FILE – Afghan women wait to receive food rations distributed by a humanitarian aid group, in Kabul, Afghanistan, on May 23, 2023. Afghan women feel scared or unsafe leaving their home alone because of Taliban decrees and enforcement campaigns on clothing and male guardians, according to a report from the U.N. mission in Afghanistan. (AP Photo/Ebrahim Noroozi, File) (ASSOCIATED PRESS)More

ISLAMABAD (AP) — Afghan women feel scared or unsafe leaving their homes alone because of Taliban decrees and enforcement campaigns on clothing and male guardians, according to a report from the U.N. mission in Afghanistan.

The report, issued Friday, comes days before a U.N-convened meeting in the Qatari capital is set to start, with member states and special envoys to Afghanistan due to discuss engagement with the Taliban and the country’s crises, including the human rights situation.

The Taliban — which took over Afghanistan in 2021 during the final weeks of U.S. and NATO withdrawal from the country — have barred women from most areas of public life and stopped girls from going to school beyond the sixth grade as part of harsh measures they imposed despite initial promises of a more moderate rule.

They are also restricting women’s access to work, travel and health care if they are unmarried or don’t have a male guardian, and arresting those who don’t comply with the Taliban’s interpretation of hijab, or Islamic headscarf.

The U.N. mission’s report, published Friday, said the decrees are being enforced through arrest, harassment and intimidation.
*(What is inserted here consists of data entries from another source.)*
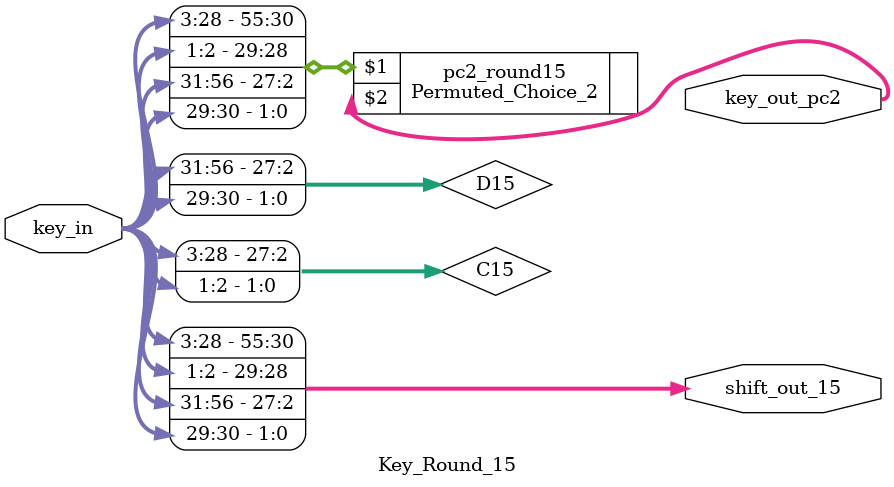
<source format=v>
`timescale 1ns / 1ps
module Key_Round_15(
    input [1:56] key_in,
    output [1:56] shift_out_15,
    output [1:48] key_out_pc2
    );

wire [1:28] C15,D15;
assign C15={key_in[3:28],key_in[1:2]};
assign D15={key_in[31:56],key_in[29:30]};
assign shift_out_15={C15,D15};

Permuted_Choice_2 pc2_round15(shift_out_15, key_out_pc2);
endmodule

</source>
Women said they increasingly fear going to public spaces owing to the threat of arrest and the “long-lasting stigma and shame” associated with being taken into police custody.

Over half of the women interviewed for the report felt unsafe leaving the house without a male guardian, or mahram. Risks to their security and their anxiety levels worsened whenever a new decree was announced specifically targeting them, the report said.

Women who went out with a mahram felt safer but noted the stress from depending on another person to accompany them. Some said their male guardians chided them for “wasting time” if they wanted to visit certain shops or stray from a route limited to performing basic necessary tasks.

This undercut chances to “enjoy even micro-moments of stimulation or leisure” outside the home, said the report.

Some women said that male relatives were also afraid and reluctant to leave the home with female relatives, as this would expose them to Taliban harassment.

A spokesman from the Vice and Virtue Ministry, the Taliban’s morality police that enforces such decrees, said it was “nonsense and untrue” that women are scared to go to the shops.

“There is no problem for those sisters (women) who have observed hijab,” said Abdul Ghafar Farooq. “As women are naturally weaker than men, then Shariah (Islamic law) has called mahrams essential when traveling with them for the sake of their dignity and respect.”

He said harassing women was against the law.

Heather Barr, from Human Rights Watch, told the Associated Press that Afghan women’s fear of leaving home unaccompanied was “damning and devastating” but not surprising.

It seemed to be a specific goal of the Taliban to frighten women and girls out of leaving their homes, Barr said.

“This begs the question of what on earth this discussion is in Doha, with the U.N. hosting special envoys,” she said. “We need to be asking why the focus of this meeting and every meeting isn’t about this crisis that is unprecedented for women around the world.”

The Taliban are not attending the Doha meeting, their chief spokesman Zabihullah Mujahid said in a voice note to the AP on Saturday night.

A Foreign Ministry statement said participation would only be beneficial if the Islamic Emirate of Afghanistan, as the Taliban call their administration, are the sole and official representative for the country at the talks.

The U.N. envoy for Afghanistan last year warned the Taliban that international recognition as the country’s legitimate government will remain “nearly impossible” unless they lift the restrictions on women.